Segment Start: PASSAGE SHOWN

These 2 Dividend ETFs Are a Retiree’s Best Friend

These two dividend ETFs could provide retirees with a diversified and stable income stream, while providing some price appreciation.

| More on:

For retirees, choosing the right investment strategy is crucial. It’s about finding the balance between capital preservation, generating income, and fostering growth. While no dividend exchange-traded fund (ETF) can guarantee absolute capital preservation, a long-term investment mindset and the ability to weather market volatility are key.

The real focus, however, should be on the steady stream of income these funds can provide. Moreover, some level of growth is essential, as retirees may need to sell portions of their investments to fund their lifestyle as they progress through retirement. Here, we’ll explore two dividend ETFs that could be solid choices for retirees and income-focused investors.

Hand Protecting Senior Couple

Source: Getty Images

Vanguard FTSE Canadian High Dividend Yield Index ETF

The Vanguard FTSE Canadian High Dividend Yield Index ETF (TSX:VDY) is one of the most popular choices for Canadian retirees seeking stable income. This ETF aims to track the performance of a broad Canadian equity index, focusing specifically on companies that offer high dividend yields. With assets recently surpassing $3 billion, VDY is a substantial player in the Canadian market. Its management expense ratio (MER) is impressively low at 0.22%, which means you can keep more of your returns.

Recently yielding a healthy 4.4%, VDY distributes its dividends monthly, making it an attractive option for those who rely on regular income. A key feature of VDY is its heavy concentration in the financial services sector, which makes up more than 58% of the fund. This sector is home to some of Canada’s most stable and reliable dividend-paying companies. Notably, Royal Bank of Canada and Toronto-Dominion Bank are the ETF’s largest holdings, accounting for 16% and 10%, respectively. These big banks are known for their resilience and consistent dividend payouts, which should give retirees peace of mind.

The fund also has significant exposure to the energy sector, which constitutes over 28% of the total holdings. Energy giants like Enbridge and Canadian Natural Resources make up the third and fourth-largest positions in the fund. While these sectors offer strong income potential, retirees who prefer more diversification might want to look elsewhere to reduce concentration risk.

Segment End: PASSAGE SHOWN

> **REQUEST**:
Rewrite the dividend ETF article from "The real focus, however, should" to "and income-focused investors.", putting "regular stream" in place of "steady stream".

Segment Start: MATERIAL PROVIDED

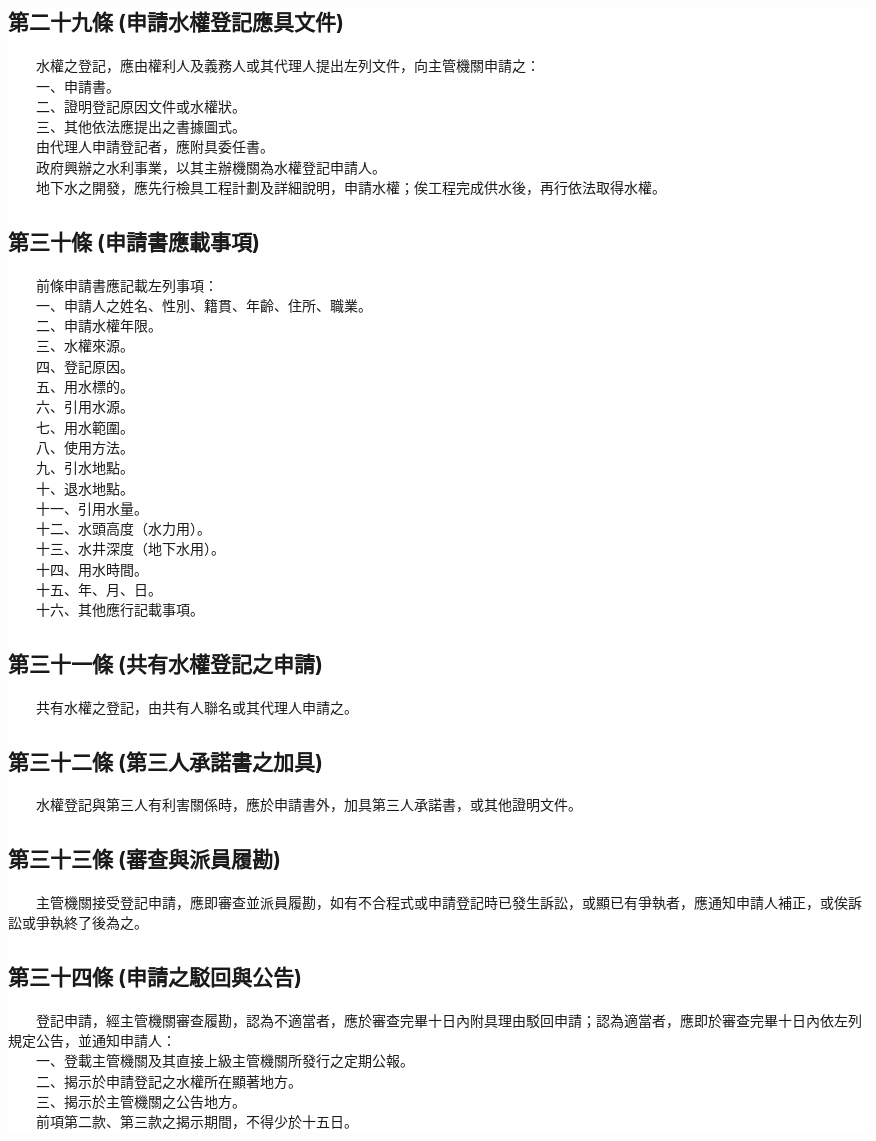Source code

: 
第二十九條 (申請水權登記應具文件)
---------------------------------
　　水權之登記，應由權利人及義務人或其代理人提出左列文件，向主管機關申請之：  
　　一、申請書。  
　　二、證明登記原因文件或水權狀。  
　　三、其他依法應提出之書據圖式。  
　　由代理人申請登記者，應附具委任書。  
　　政府興辦之水利事業，以其主辦機關為水權登記申請人。  
　　地下水之開發，應先行檢具工程計劃及詳細說明，申請水權；俟工程完成供水後，再行依法取得水權。  


第三十條 (申請書應載事項)
-------------------------
　　前條申請書應記載左列事項：  
　　一、申請人之姓名、性別、籍貫、年齡、住所、職業。  
　　二、申請水權年限。  
　　三、水權來源。  
　　四、登記原因。  
　　五、用水標的。  
　　六、引用水源。  
　　七、用水範圍。  
　　八、使用方法。  
　　九、引水地點。  
　　十、退水地點。  
　　十一、引用水量。  
　　十二、水頭高度（水力用）。  
　　十三、水井深度（地下水用）。  
　　十四、用水時間。  
　　十五、年、月、日。  
　　十六、其他應行記載事項。  


第三十一條 (共有水權登記之申請)
-------------------------------
　　共有水權之登記，由共有人聯名或其代理人申請之。  


第三十二條 (第三人承諾書之加具)
-------------------------------
　　水權登記與第三人有利害關係時，應於申請書外，加具第三人承諾書，或其他證明文件。  


第三十三條 (審查與派員履勘)
---------------------------
　　主管機關接受登記申請，應即審查並派員履勘，如有不合程式或申請登記時已發生訴訟，或顯已有爭執者，應通知申請人補正，或俟訴訟或爭執終了後為之。  


第三十四條 (申請之駁回與公告)
-----------------------------
　　登記申請，經主管機關審查履勘，認為不適當者，應於審查完畢十日內附具理由駁回申請；認為適當者，應即於審查完畢十日內依左列規定公告，並通知申請人：  
　　一、登載主管機關及其直接上級主管機關所發行之定期公報。  
　　二、揭示於申請登記之水權所在顯著地方。  
　　三、揭示於主管機關之公告地方。  
　　前項第二款、第三款之揭示期間，不得少於十五日。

Segment End: MATERIAL PROVIDED

> **THE COMPLETED TASK**:
The real focus, however, should be on the regular stream of income these funds can provide. Moreover, some level of growth is essential, as retirees may need to sell portions of their investments to fund their lifestyle as they progress through retirement. Here, we’ll explore two dividend ETFs that could be solid choices for retirees and income-focused investors.